What the exercise asks ->
Look below and pull out each line with the word "js依赖了b".

(Saved data entries)
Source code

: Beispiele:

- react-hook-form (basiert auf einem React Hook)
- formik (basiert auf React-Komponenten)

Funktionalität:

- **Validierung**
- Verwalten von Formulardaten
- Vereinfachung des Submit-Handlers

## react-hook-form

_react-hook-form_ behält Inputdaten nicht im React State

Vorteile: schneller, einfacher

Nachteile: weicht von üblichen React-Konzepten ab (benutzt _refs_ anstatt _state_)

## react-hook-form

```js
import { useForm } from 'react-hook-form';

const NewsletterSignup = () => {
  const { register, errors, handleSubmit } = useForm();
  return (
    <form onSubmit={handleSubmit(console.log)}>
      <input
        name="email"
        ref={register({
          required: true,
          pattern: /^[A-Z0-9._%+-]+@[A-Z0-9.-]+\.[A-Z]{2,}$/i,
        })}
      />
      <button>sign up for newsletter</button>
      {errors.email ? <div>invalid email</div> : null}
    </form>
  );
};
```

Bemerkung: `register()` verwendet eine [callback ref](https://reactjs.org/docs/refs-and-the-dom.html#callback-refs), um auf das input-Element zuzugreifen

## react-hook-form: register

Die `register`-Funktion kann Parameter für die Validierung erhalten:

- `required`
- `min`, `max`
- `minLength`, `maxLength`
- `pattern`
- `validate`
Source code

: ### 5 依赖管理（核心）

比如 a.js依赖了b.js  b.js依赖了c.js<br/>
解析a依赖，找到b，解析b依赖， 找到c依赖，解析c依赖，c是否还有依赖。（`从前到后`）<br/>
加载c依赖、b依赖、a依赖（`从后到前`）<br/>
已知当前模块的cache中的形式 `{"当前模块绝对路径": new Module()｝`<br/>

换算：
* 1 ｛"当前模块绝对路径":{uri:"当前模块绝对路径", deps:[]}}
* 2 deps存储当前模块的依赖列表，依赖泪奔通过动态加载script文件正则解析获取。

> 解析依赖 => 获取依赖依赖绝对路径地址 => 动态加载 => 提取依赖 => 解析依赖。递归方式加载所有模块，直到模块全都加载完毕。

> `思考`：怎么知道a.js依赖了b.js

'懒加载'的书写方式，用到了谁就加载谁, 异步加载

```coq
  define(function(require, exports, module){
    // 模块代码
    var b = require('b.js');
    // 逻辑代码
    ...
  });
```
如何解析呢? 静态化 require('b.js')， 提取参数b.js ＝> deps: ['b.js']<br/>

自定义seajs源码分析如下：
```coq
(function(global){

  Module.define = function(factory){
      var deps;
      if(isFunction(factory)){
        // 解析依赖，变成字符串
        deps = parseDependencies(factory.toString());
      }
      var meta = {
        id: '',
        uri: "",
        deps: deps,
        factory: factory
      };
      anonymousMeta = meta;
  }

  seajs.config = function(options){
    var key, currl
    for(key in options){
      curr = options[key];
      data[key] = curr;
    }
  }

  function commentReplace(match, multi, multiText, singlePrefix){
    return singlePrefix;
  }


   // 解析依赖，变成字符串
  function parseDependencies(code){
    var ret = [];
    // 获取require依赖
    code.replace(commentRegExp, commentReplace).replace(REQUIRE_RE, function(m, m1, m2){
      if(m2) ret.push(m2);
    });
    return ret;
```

Task response ->
比如 a.js依赖了b.js  b.js依赖了c.js<br/>
> `思考`：怎么知道a.js依赖了b.js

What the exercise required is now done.